[ACTIVITY]:
Each line of the listing that includes "from" should be reported.
Start of MATERIAL FOR THIS EXERCISE
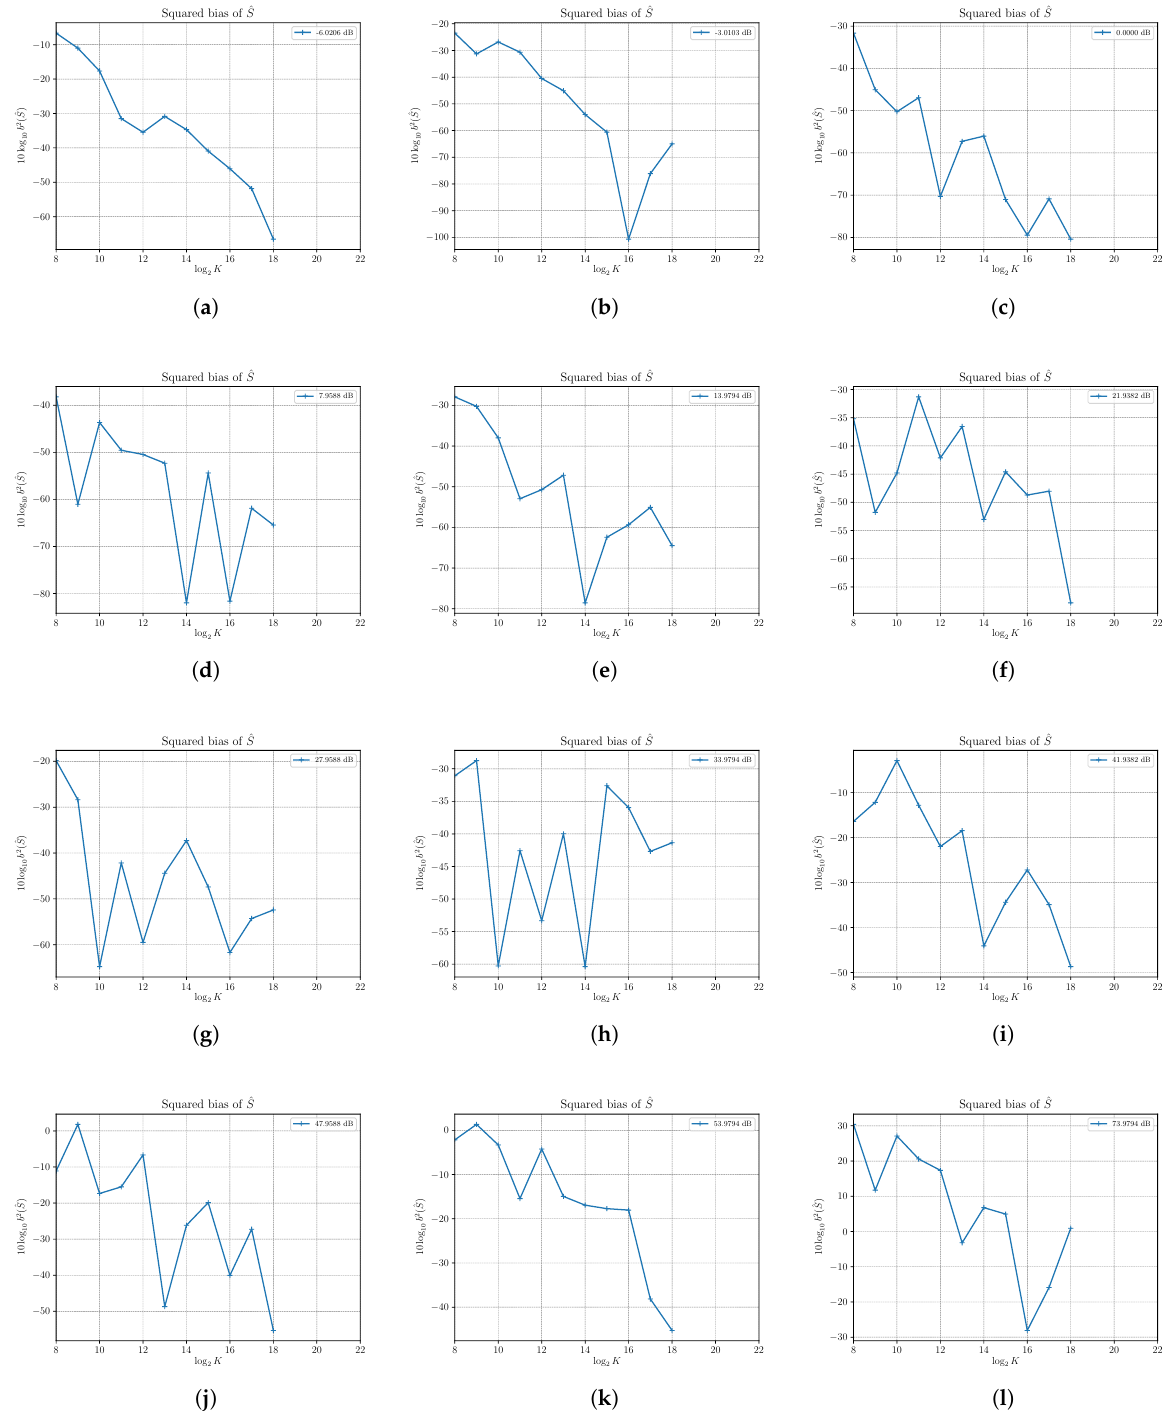
Figure 3. The estimated squared bias b 2 ( ˆ S ) of signal power estimator ˆ S versus the number of observations K . Each sub figure ( a – l ) shows results for a given nominal value of SNR obtained by changing the signal power S and with noise power N =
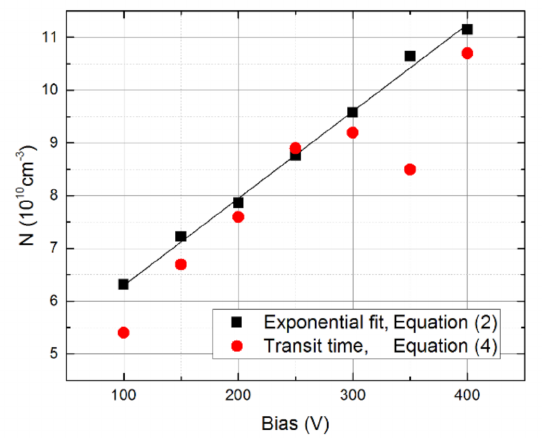
Figure 13. Bias dependence of the normalized space charge density in AC2 derived from the CWF slope (black squares) and from the transit time (red bullets). Linear fit corresponds to the equation N (cm − 3 ) = 4.62 × 10 10 + 1.65 × 10 8 × Bias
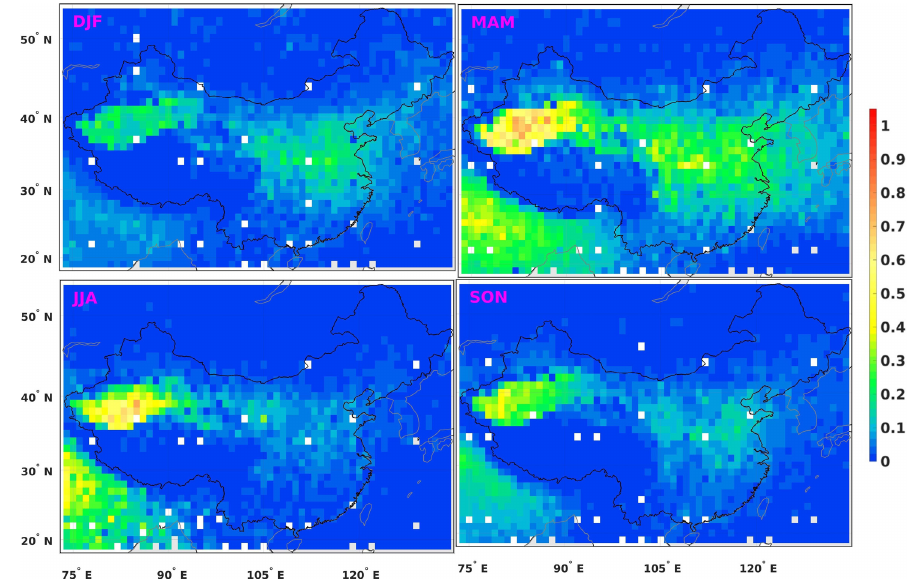
Figure 12. Spatial distribution of the seasonal mean dust AOD, as determined from CALIPSO observations, aggregated over the period from January 2007 to December 2015. Adopted from Proestakis et al. (2018). Chinese borders are indicated by the black line.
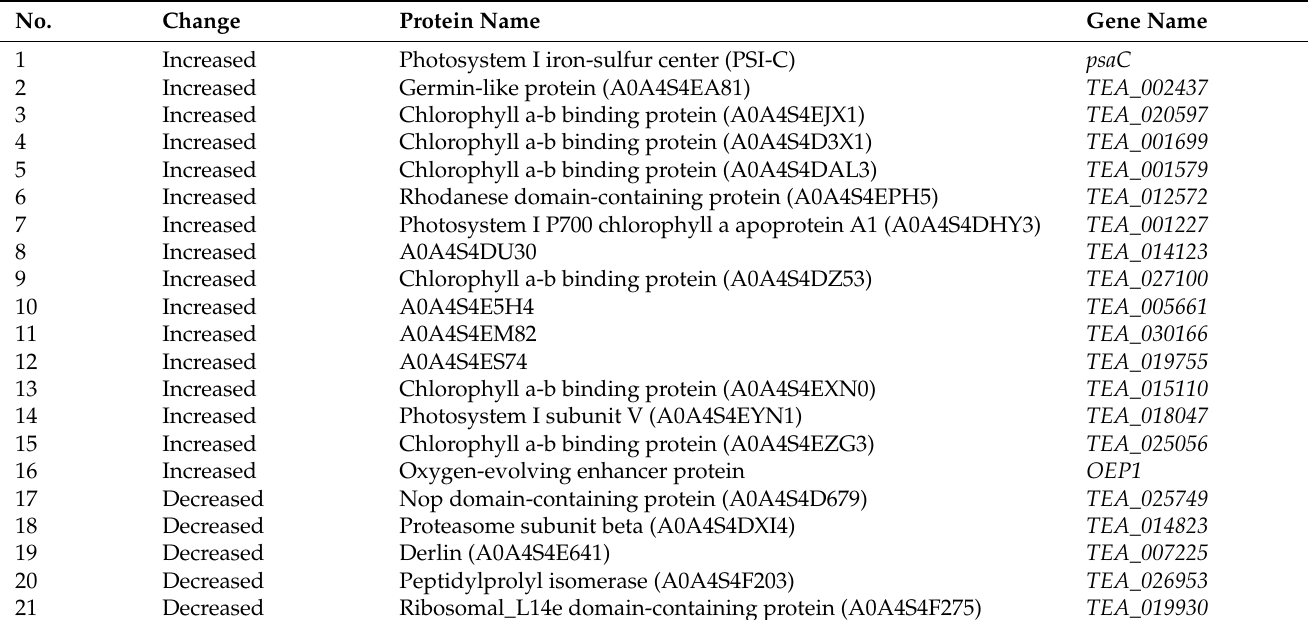
Table 2. Detected differential proteins of purple-red cultivars compared with white-yellow cultivars with protein and gene names. Increased change refers to upregulated proteins, and decreased change refers to downregulated proteins.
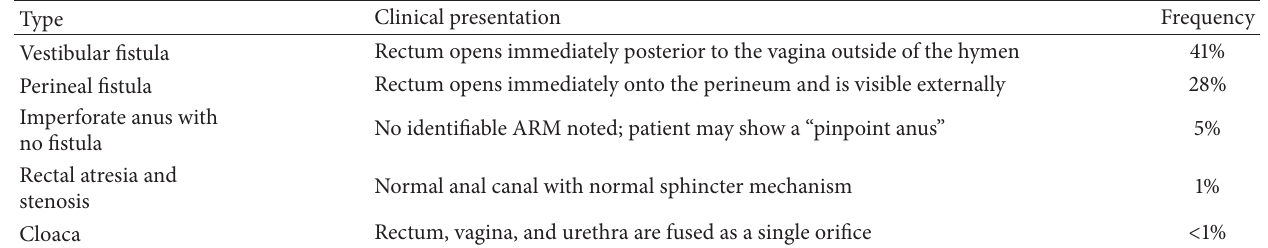
Table 1: Type, clinical presentation, and frequency of AVM diagnosed in female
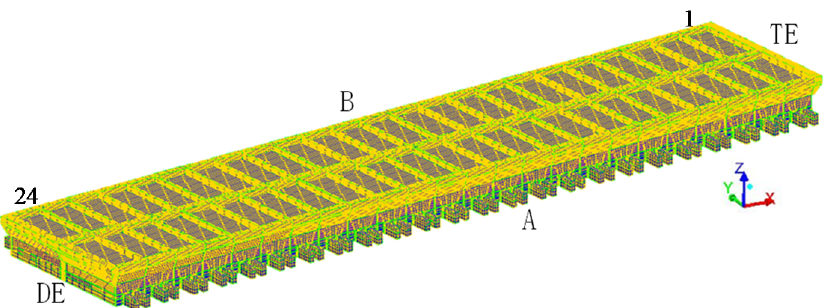
Figure 1. Physical model of bath–metal two-phase flow in 500 kA cell. TE: Tapping End; DE: Duct End, Side A: Upstream of cell; Side B: Downstream of cell.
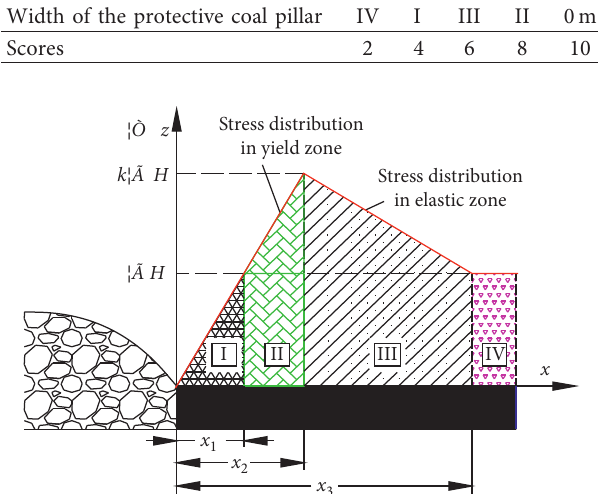
Figure 3: Stress redistribution on the solid coal along the gob [20] (I: destressed yield zone ( 0 < x ≤ x ) , III: overstressed elastic zone ( x < x ≤ x zone, ( x 1 2 IV: premining vertical stress zone ( x > x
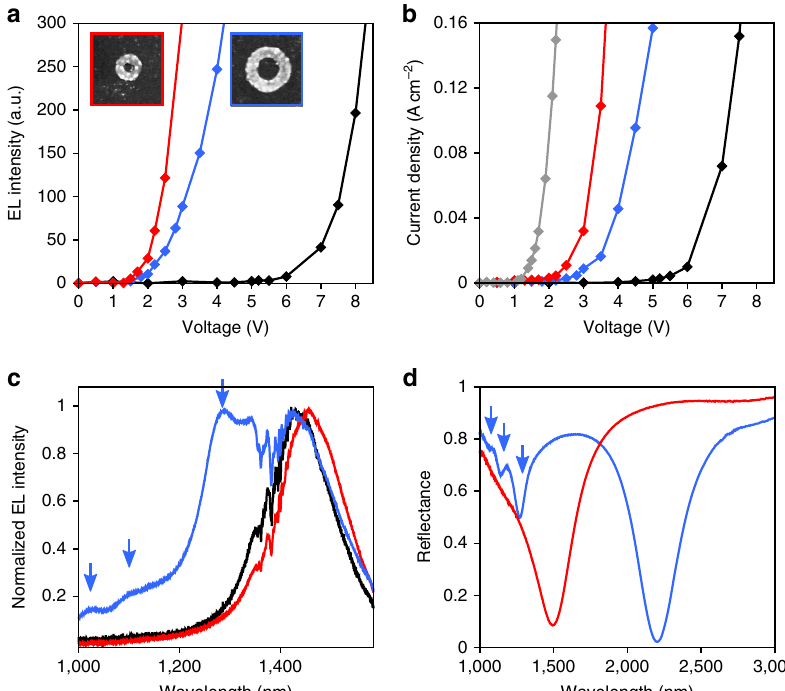
Figure 3 | Properties of the metamaterial LEDs. ( a ) L – V curves for the reference QLED (black), the metamaterial LED with small rings of Fig. 2 (red curve) and the metamaterial LED of Fig. 1 with large rings and period (blue curve). This colour code is used in the other panels of the figure. ( b ) J – V curves for the same devices. Also shown is the J – V curve of a QLED where the nanoparticle array has been replaced by a continuous gold film with the same thickness (in grey). ( c ) EL spectrum of the three devices, with the plasmonic resonances of the blue curve highlighted with arrows. The noise in the 1,345–1,480nm window is due to the absorption lines of the atmosphere. The small peak at 1,345nm, best seen on the blue curve, is also an artefact caused by these absorption lines. ( d ) FTIR reflectance spectra of the metamaterial LEDs. All these properties are stable even after numerous electrical pumping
End of MATERIAL FOR THIS EXERCISE
[FINISHED EXERCISE]:
Figure 13. Bias dependence of the normalized space charge density in AC2 derived from the CWF slope (black squares) and from the transit time (red bullets). Linear fit corresponds to the equation N (cm − 3 ) = 4.62 × 10 10 + 1.65 × 10 8 × Bias
Figure 12. Spatial distribution of the seasonal mean dust AOD, as determined from CALIPSO observations, aggregated over the period from January 2007 to December 2015. Adopted from Proestakis et al. (2018). Chinese borders are indicated by the black line.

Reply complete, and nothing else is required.